Амико показалась сбоку от большого русского и посмотрела на ребенка. Юная японка с удивлением смотрела на этого мальчонку. Ей казалось удивительным, что люди могут быть вот такими: худыми, грязными и больше похожими на зверят. Но так ли она отличалась от этого мальчика сейчас, после двух дней пути?

Неужели все то, что она воспринимала как должное — чистота, уход, комфорт — так неравномерно встречаются в мире?
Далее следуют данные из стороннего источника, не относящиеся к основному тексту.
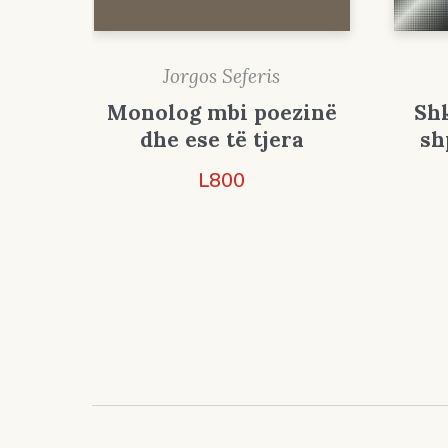
Jorgos Seferis
Monolog mbi poezinë
Sh
dhe ese të tjera
sh
L
800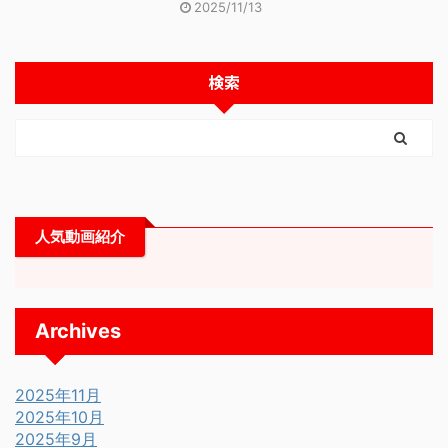
2025/11/13
検索
人気動画紹介
Archives
2025年11月
2025年10月
2025年9月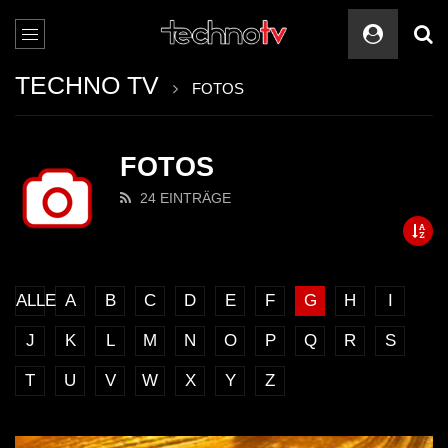
TECHNO TV
FOTOS
FOTOS
24 EINTRÄGE
ALLE
A
B
C
D
E
F
G
H
I
J
K
L
M
N
O
P
Q
R
S
T
U
V
W
X
Y
Z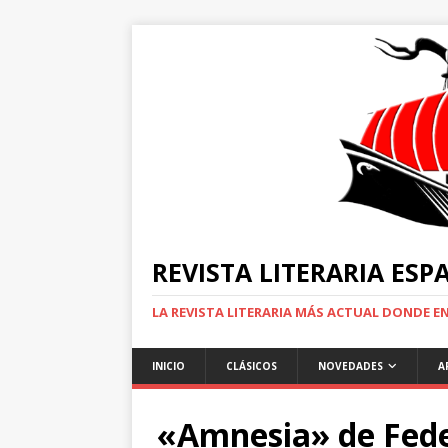
REVISTA LITERARIA ES
LA REVISTA LITERARIA MÁS ACTUAL DONDE 
INICIO
CLÁSICOS
NOVEDADES
A
«Amnesia» de Fede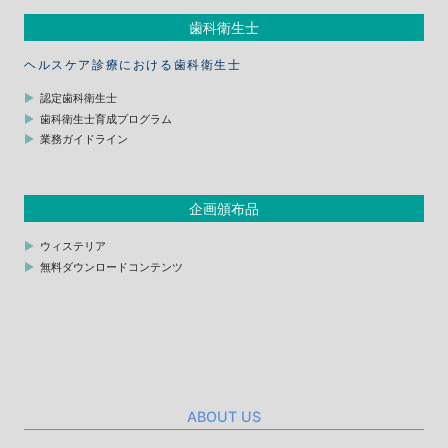
歯科衛生士
ヘルスケア診療における歯科衛生士
認定歯科衛生士
歯科衛生士育成プログラム
業務ガイドライン
企画頒布品
ウィステリア
無料ダウンロードコンテンツ
ABOUT US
— Кто же его поймет? Вон как дрожит, бедняга. Так, вот что… — Иван вытащил из кобуры на разгрузке кургузый пистолет и вручил Амико. — Присмотрите за ним минут десять — мне нужно на подходах устроить пару ловушек, чтобы не было нежданчиков. Но если начнет брыкаться — пугайте, а стрелять не стоит. Хорошо? Еще лучше бы, конечно, не пугать, а утешить пацана. Вы же не такие страшные, как я… ну, уж как выйдет.

Девушка чуть неуверенно, но крепко взялась за оружие и кивнула вслед русскому. Она села напротив съежившегося мальчика, всем видом демонстрируя спокойствие и уверенность, лишенные, как она надеялась, враждебности.
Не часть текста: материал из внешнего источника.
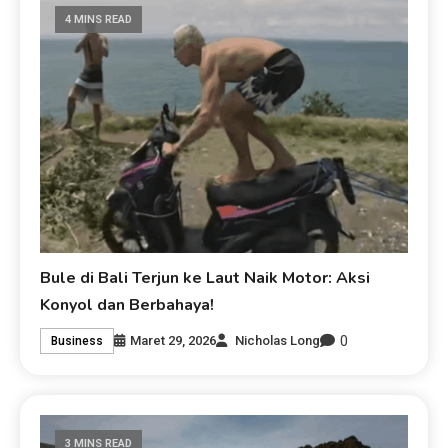
4 MINS READ
Bule di Bali Terjun ke Laut Naik Motor: Aksi
Konyol dan Berbahaya!
0
Maret 29, 2026
Nicholas Long
Business
3 MINS READ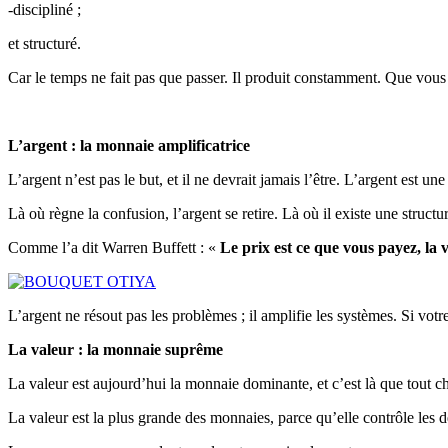
-discipliné ;
et structuré.
Car le temps ne fait pas que passer. Il produit constamment. Que vous
L’argent : la monnaie amplificatrice
L’argent n’est pas le but, et il ne devrait jamais l’être. L’argent est une 
Là où règne la confusion, l’argent se retire. Là où il existe une structur
Comme l’a dit Warren Buffett : «
Le prix est ce que vous payez, la 
L’argent ne résout pas les problèmes ; il amplifie les systèmes. Si votre
La valeur : la monnaie suprême
La valeur est aujourd’hui la monnaie dominante, et c’est là que tout c
La valeur est la plus grande des monnaies, parce qu’elle contrôle les 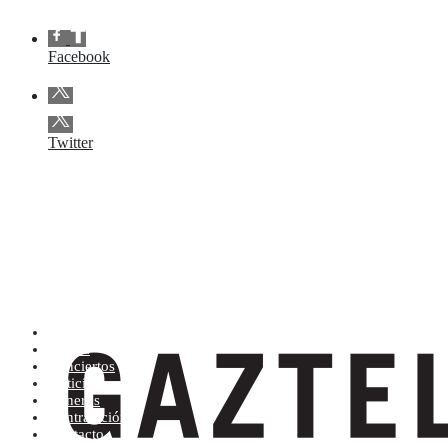
Facebook
Twitter
Artistas (de la A a la Z)
Tienda
Conciertos
Noticias
Géneros
Contratación
Contacto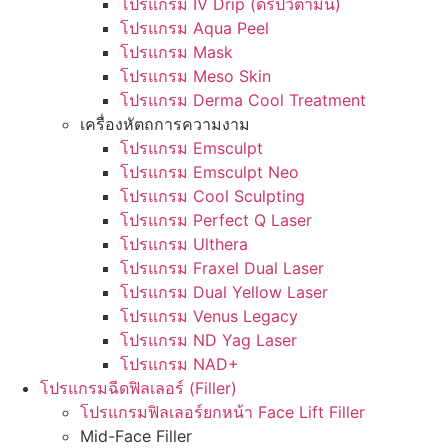
โปรแกรม IV Drip (ดริปวิตามิน)
โปรแกรม Aqua Peel
โปรแกรม Mask
โปรแกรม Meso Skin
โปรแกรม Derma Cool Treatment
เครื่องหัตถการความงาม
โปรแกรม Emsculpt
โปรแกรม Emsculpt Neo
โปรแกรม Cool Sculpting
โปรแกรม Perfect Q Laser
โปรแกรม Ulthera
โปรแกรม Fraxel Dual Laser
โปรแกรม Dual Yellow Laser
โปรแกรม Venus Legacy
โปรแกรม ND Yag Laser
โปรแกรม NAD+
โปรแกรมฉีดฟิลเลอร์ (Filler)
โปรแกรมฟิลเลอร์ยกหน้า Face Lift Filler
Mid-Face Filler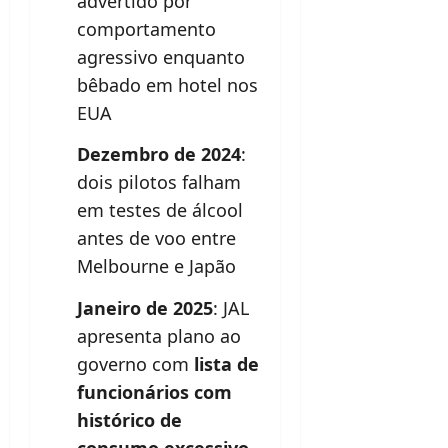
advertido por
comportamento
agressivo enquanto
bêbado em hotel nos
EUA
Dezembro de 2024
:
dois pilotos falham
em testes de álcool
antes de voo entre
Melbourne e Japão
Janeiro de 2025
: JAL
apresenta plano ao
governo com
lista de
funcionários com
histórico de
consumo excessivo
,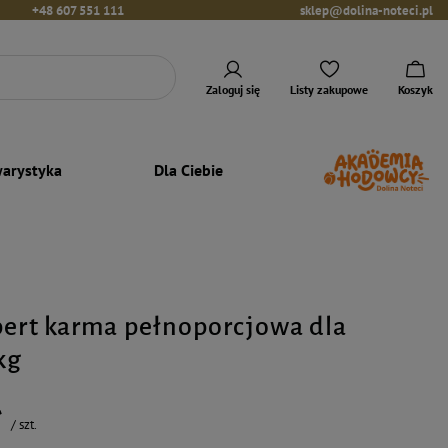
+48 607 551 111
sklep@dolina-noteci.pl
Zaloguj się
Listy zakupowe
Koszyk
arystyka
Dla Ciebie
pert karma pełnoporcjowa dla
kg
ł
/
szt.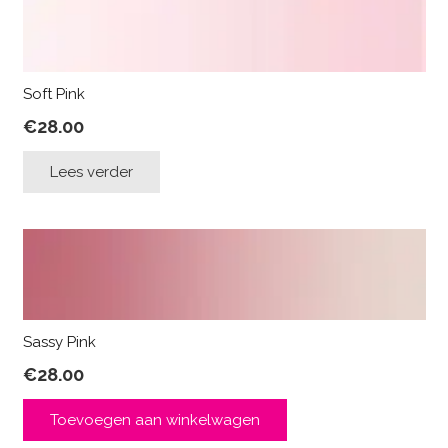
Soft Pink
€
28.00
Lees verder
Sassy Pink
€
28.00
Toevoegen aan winkelwagen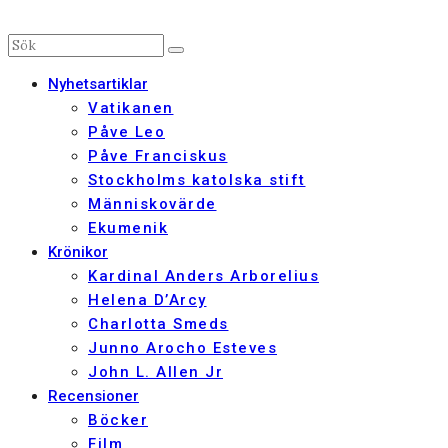
Nyhetsartiklar
Vatikanen
Påve Leo
Påve Franciskus
Stockholms katolska stift
Människovärde
Ekumenik
Krönikor
Kardinal Anders Arborelius
Helena D’Arcy
Charlotta Smeds
Junno Arocho Esteves
John L. Allen Jr
Recensioner
Böcker
Film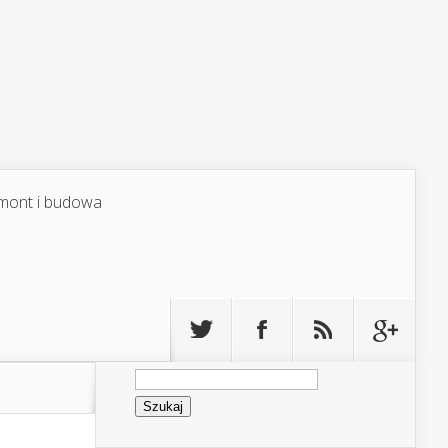
mont i budowa
Szukaj: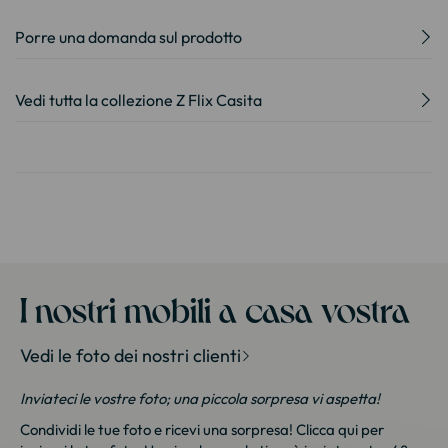
Porre una domanda sul prodotto
Vedi tutta la collezione Z Flix Casita
I nostri mobili a casa vostra
Vedi le foto dei nostri clienti
Inviateci le vostre foto; una piccola sorpresa vi aspetta!
Condividi le tue foto e ricevi una sorpresa!
Clicca qui
per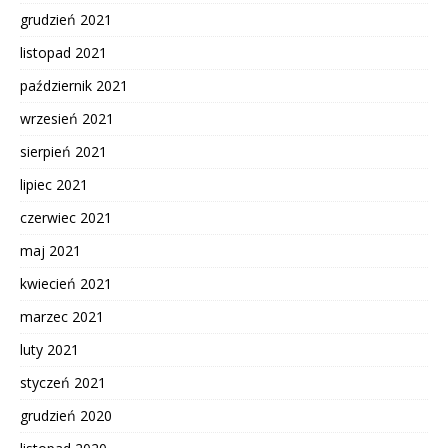
grudzień 2021
listopad 2021
październik 2021
wrzesień 2021
sierpień 2021
lipiec 2021
czerwiec 2021
maj 2021
kwiecień 2021
marzec 2021
luty 2021
styczeń 2021
grudzień 2020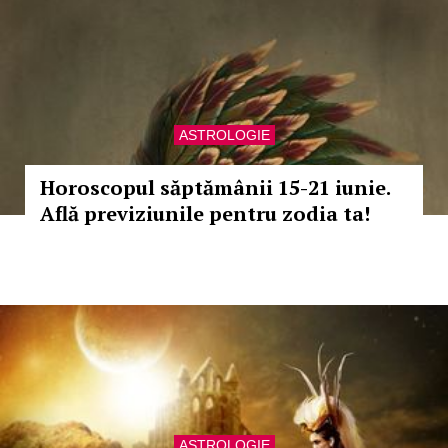
ASTROLOGIE
Horoscopul săptămânii 15-21 iunie.
Află previziunile pentru zodia ta!
ASTROLOGIE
Кейко же, избавленная от должности стража, подобралась к ребенку с другой стороны и во все глаза рассматривала мальчугана сквозь очки.
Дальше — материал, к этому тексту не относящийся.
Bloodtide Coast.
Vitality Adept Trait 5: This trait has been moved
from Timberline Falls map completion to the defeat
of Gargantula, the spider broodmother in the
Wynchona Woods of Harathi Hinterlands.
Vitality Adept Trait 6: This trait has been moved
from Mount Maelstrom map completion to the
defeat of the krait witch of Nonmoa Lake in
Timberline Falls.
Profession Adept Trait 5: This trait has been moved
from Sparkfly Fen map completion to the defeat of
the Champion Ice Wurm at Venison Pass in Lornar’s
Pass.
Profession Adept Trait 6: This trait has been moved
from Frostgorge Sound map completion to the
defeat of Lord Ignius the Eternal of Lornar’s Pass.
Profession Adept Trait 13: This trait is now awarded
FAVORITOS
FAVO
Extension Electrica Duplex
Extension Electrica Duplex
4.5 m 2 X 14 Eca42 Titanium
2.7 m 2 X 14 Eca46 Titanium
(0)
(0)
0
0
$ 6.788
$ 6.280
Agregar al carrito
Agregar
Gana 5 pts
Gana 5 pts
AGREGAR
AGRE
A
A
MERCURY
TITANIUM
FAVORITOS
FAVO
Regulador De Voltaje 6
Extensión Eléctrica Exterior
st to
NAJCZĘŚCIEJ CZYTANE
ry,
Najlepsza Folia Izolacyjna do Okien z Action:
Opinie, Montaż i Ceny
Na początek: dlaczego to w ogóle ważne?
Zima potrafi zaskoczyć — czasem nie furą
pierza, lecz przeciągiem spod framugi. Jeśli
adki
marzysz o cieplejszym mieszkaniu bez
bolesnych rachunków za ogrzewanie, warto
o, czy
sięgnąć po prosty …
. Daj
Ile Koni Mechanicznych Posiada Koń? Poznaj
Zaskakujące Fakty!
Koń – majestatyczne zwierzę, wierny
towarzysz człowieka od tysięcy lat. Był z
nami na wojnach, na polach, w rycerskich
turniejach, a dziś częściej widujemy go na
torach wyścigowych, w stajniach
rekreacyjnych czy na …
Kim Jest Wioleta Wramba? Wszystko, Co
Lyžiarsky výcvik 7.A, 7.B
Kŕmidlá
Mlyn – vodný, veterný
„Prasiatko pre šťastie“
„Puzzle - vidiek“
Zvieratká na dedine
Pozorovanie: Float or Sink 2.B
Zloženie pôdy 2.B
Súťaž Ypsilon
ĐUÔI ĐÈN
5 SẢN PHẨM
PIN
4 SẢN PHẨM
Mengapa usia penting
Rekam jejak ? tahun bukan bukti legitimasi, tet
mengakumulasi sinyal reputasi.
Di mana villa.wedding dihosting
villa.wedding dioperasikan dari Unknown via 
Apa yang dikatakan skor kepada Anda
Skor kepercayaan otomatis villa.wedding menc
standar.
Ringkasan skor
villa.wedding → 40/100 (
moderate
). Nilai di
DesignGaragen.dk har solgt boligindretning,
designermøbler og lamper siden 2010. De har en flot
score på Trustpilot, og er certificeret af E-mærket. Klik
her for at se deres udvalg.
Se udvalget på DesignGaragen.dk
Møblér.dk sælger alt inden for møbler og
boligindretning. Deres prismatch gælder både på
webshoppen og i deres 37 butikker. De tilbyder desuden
— Вот странный, — заключила она через минуту.

Русский, покопавшись в карманах разгрузки, вытащил американскую гранату — трофейную, из тех, что он отобрал у побежденного главаря игиловцев — и моточек шнура, что-то прикинул, кивнул сам себе, и, тихо ступая по крупным камням, убежал вниз по течению, скрывшись за поворотом ущелья.

Девушки остались наедине с маленьким бирманцем. Тот, проводив глазами громадную фигуру в камуфляже и лохматой накидке, с некоторым облегчением перевел дыхание. Потом опасливо взглянул на вооруженную Амико, и покосился на Кейко.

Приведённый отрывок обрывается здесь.